MATERIAL FOR THIS TASK —

^^^^^^^^^^^^^^^^

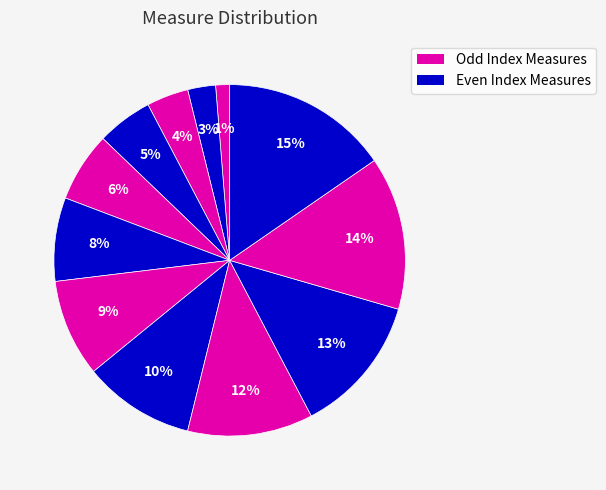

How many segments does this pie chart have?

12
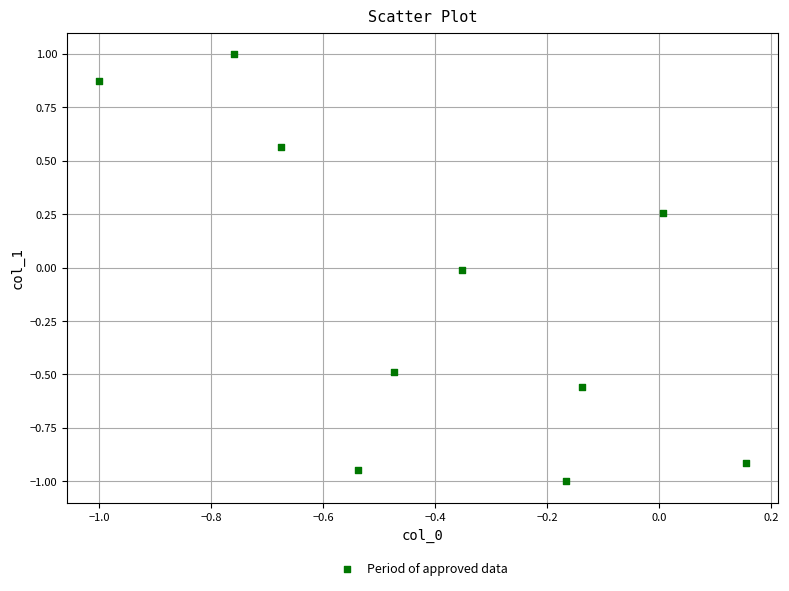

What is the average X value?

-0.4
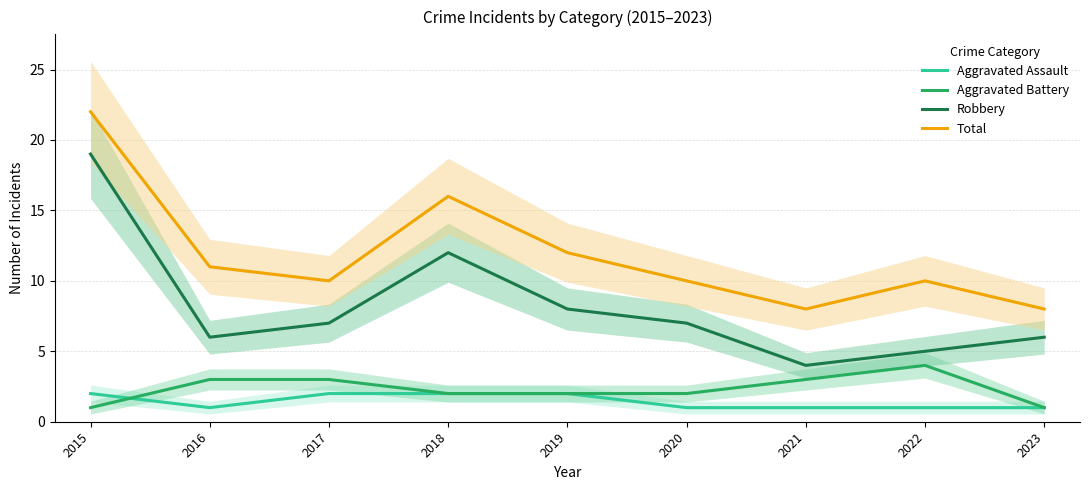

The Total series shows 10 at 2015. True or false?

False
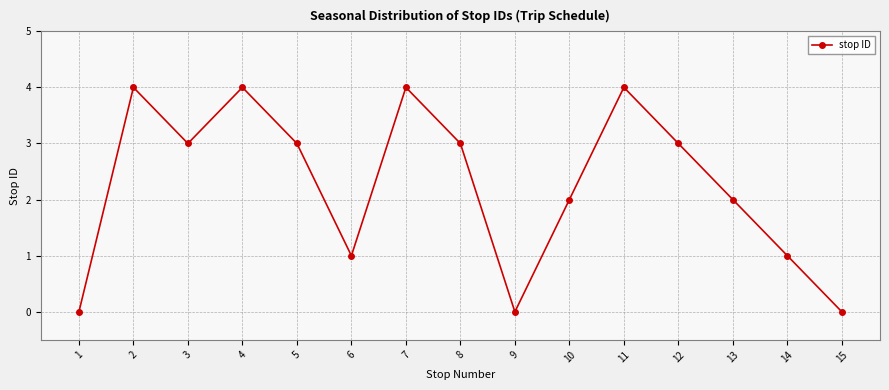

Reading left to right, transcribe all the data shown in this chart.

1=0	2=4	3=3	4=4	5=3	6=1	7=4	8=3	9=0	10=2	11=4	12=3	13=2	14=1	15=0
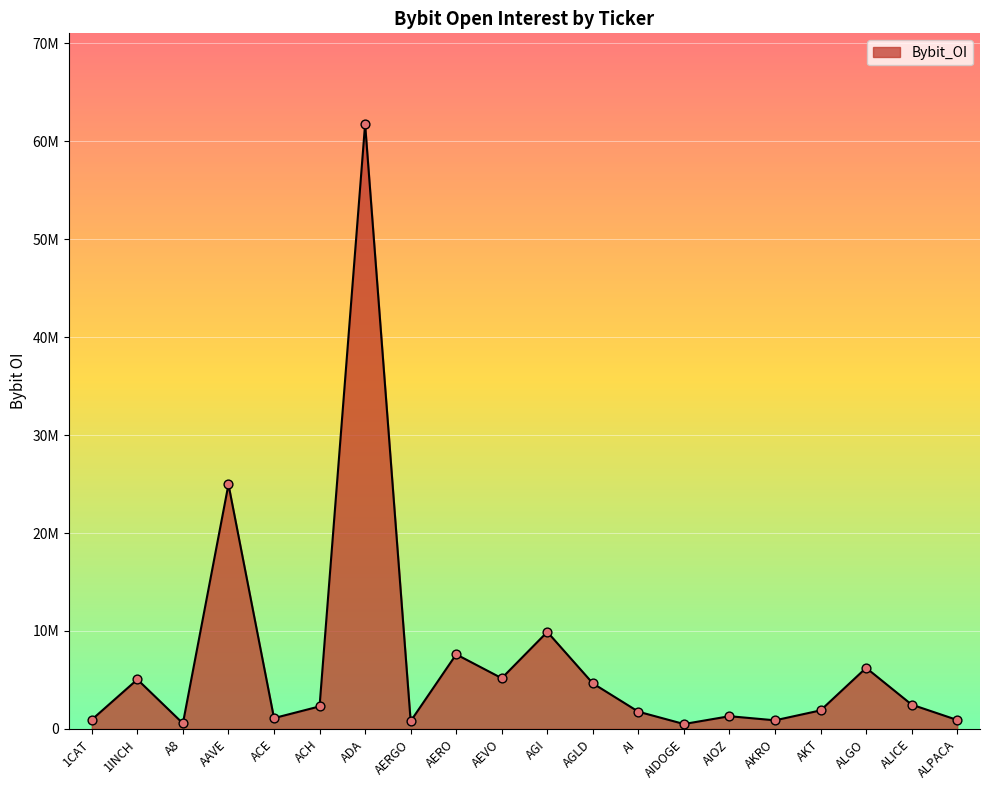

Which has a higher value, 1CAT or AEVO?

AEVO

^^^^^^^^^^^^^^^^

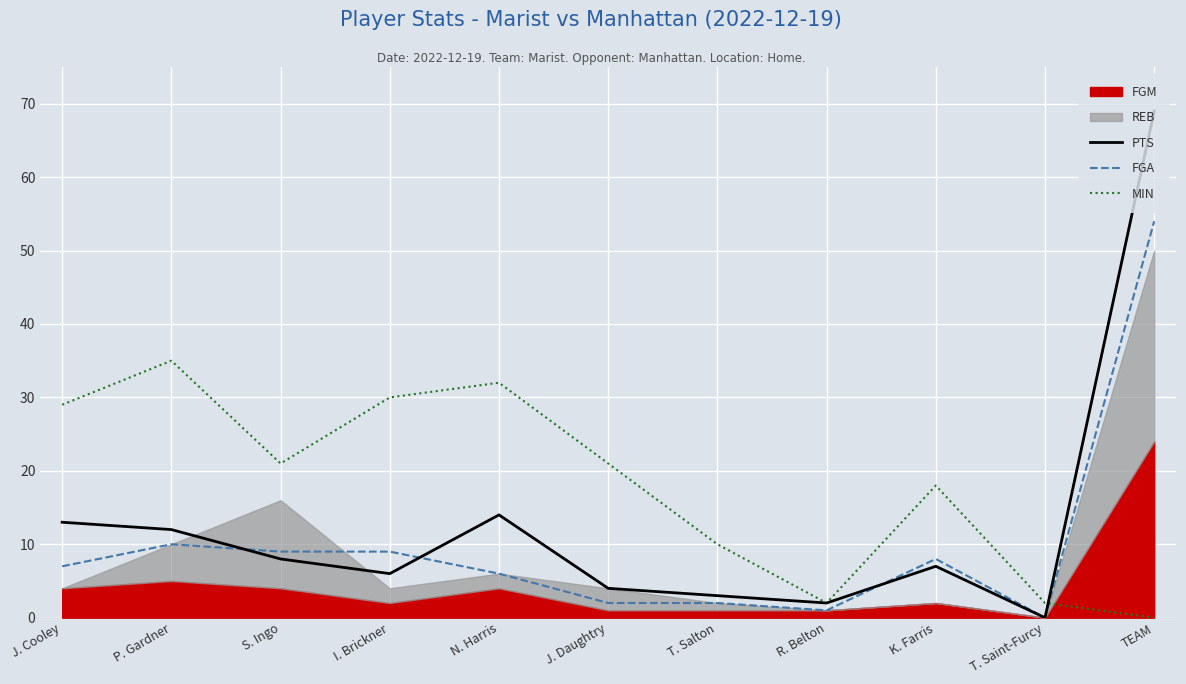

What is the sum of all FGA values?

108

^^^^^^^^^^^^^^^^

TRY IT — Can you give the items again, starting with the line that contains "How many segments does this pie chart have?" and going on through the line that contains "Which has a higher value, 1CAT or AEVO?", with "chart" changed to "graph" and all else the same? Leave the pictures out.

SOLUTION TO THIS PROBLEM —
How many segments does this pie graph have?

12

What is the average X value?

-0.4

The Total series shows 10 at 2015. True or false?

False

Reading left to right, transcribe all the data shown in this graph.

1=0	2=4	3=3	4=4	5=3	6=1	7=4	8=3	9=0	10=2	11=4	12=3	13=2	14=1	15=0

Which has a higher value, 1CAT or AEVO?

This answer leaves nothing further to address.